A classificação diante do Internacional, portanto, representa um resultado importante, mas não resolve o problema esportivo mais imediato. O Grêmio ainda precisa converter a confiança obtida no clássico em pontos no Brasileirão, especialmente em uma rodada na qual enfrenta um adversário que está somente uma posição e um ponto à frente.
Direção mantém confiança em Luís Castro
Mesmo com a campanha irregular nos pontos corridos, a direção não trata a permanência de Luís Castro como uma questão em aberto neste momento. Pelaipe declarou que o clube acompanha o trabalho realizado no centro de treinamento e mantém confiança no treinador, na comissão técnica e no elenco.

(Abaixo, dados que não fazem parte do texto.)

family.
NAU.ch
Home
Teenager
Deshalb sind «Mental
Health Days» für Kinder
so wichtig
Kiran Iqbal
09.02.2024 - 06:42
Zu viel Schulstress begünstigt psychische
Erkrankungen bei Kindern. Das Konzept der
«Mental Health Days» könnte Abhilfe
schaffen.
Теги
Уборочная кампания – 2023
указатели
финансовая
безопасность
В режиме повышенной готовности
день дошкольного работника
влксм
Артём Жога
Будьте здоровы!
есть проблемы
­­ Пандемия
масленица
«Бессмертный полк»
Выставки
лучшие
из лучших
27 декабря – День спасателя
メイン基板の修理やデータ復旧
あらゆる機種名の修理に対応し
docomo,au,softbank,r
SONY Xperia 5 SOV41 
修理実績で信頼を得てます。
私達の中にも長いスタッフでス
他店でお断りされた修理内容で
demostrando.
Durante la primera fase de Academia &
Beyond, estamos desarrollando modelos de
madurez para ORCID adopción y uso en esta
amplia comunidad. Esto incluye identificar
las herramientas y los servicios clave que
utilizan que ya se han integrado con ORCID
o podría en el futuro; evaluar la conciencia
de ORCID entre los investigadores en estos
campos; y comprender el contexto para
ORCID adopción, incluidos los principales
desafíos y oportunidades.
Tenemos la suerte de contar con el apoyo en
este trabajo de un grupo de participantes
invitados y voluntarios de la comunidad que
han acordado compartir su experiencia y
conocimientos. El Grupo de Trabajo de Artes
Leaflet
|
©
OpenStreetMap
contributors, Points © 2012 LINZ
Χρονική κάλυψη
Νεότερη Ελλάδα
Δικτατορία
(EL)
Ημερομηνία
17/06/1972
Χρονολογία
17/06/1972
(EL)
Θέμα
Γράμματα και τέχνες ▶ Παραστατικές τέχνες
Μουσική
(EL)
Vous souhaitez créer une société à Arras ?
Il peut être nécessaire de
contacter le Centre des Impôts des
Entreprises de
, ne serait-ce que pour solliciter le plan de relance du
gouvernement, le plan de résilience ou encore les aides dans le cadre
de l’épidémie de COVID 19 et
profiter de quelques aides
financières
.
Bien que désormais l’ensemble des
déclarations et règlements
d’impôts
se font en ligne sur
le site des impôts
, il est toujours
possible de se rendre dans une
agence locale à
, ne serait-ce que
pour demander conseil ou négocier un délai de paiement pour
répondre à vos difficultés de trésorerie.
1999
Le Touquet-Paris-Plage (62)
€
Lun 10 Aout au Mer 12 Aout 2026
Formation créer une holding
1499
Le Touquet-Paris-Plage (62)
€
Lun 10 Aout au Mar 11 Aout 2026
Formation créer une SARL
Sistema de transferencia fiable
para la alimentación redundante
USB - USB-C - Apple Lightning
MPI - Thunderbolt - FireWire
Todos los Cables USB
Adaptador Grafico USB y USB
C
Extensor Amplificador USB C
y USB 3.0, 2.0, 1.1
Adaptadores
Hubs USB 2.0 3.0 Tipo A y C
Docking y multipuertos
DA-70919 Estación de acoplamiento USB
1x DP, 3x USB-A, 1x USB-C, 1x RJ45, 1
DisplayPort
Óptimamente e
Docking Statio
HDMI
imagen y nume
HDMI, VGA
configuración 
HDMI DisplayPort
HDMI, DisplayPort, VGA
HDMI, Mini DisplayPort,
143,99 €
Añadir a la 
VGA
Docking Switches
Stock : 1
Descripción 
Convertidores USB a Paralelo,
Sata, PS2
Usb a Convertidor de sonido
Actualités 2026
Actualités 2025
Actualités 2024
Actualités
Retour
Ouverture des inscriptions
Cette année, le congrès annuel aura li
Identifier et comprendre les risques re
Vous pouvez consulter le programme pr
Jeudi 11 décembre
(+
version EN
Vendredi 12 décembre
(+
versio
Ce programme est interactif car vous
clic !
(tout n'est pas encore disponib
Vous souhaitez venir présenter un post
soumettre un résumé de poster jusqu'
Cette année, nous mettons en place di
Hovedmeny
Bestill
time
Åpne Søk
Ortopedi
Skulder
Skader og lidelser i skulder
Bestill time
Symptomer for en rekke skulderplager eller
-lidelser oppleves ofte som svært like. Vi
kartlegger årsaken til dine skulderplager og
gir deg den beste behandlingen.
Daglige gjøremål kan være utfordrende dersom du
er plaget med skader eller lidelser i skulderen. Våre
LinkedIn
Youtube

O respaldo está ligado à compreensão de que o grupo ainda passa por um processo de formação. O Grêmio contratou jogadores durante a temporada, perdeu atletas e ampliou a utilização de jovens enquanto seguia envolvido em diferentes competições. A reformulação ocorreu ao mesmo tempo em que a equipe precisava disputar partidas decisivas.
Luís Castro assumiu o comando em meio a uma mudança mais ampla no futebol do clube. Para a direção, a montagem do elenco ainda está em desenvolvimento, e a equipe precisa de tempo para criar entrosamento e estabelecer uma resposta mais estável. A eliminação na Sul-Americana reduziu a quantidade de compromissos, mas a pressão por resultados no campeonato permanece.
“Ano de travessia” orienta o planejamento
Pelaipe definiu 2026 como um “ano de travessia” para o Grêmio. A expressão resume as alterações conduzidas pela gestão em áreas esportivas e financeiras, com redução da folha salarial, saída de jogadores e maior espaço para atletas formados no clube.
Segundo o executivo, a direção já esperava enfrentar dificuldades durante a transição. O desafio foi alterar a composição do grupo com a temporada em andamento, sem abandonar a disputa por objetivos relevantes. A equipe continuou competindo pela Copa do Brasil, ao mesmo tempo que precisava acumular pontos para se afastar da zona de rebaixamento.
A semifinal da Copa do Brasil oferece ao Grêmio a possibilidade de continuar em uma competição de mata-mata, mas o clube passou a concentrar sua atenção imediata no Campeonato Brasileiro. A partida contra o Vitória será a primeira oportunidade após o clássico para colocar em prática a reação defendida pela direção.
O adversário também chega sob pressão. O Vitória perdeu os quatro jogos mais recentes que disputou, considerando partidas pelo Brasileirão e pela Copa do Brasil. A sequência diminuiu a margem de segurança do time baiano, mas não elimina a dificuldade de um confronto fora de casa contra uma equipe que está diretamente envolvida na luta para escapar da parte inferior da tabela.
O resultado no Barradão terá efeito direto sobre a distância entre os dois clubes e sobre a margem do Grêmio em relação aos concorrentes. Uma vitória pode fortalecer a recuperação pretendida por Pelaipe; qualquer tropeço, por outro lado, mantém a equipe próxima da zona de rebaixamento e prolonga a pressão sobre o trabalho de Luís Castro, ainda respaldado pela direção.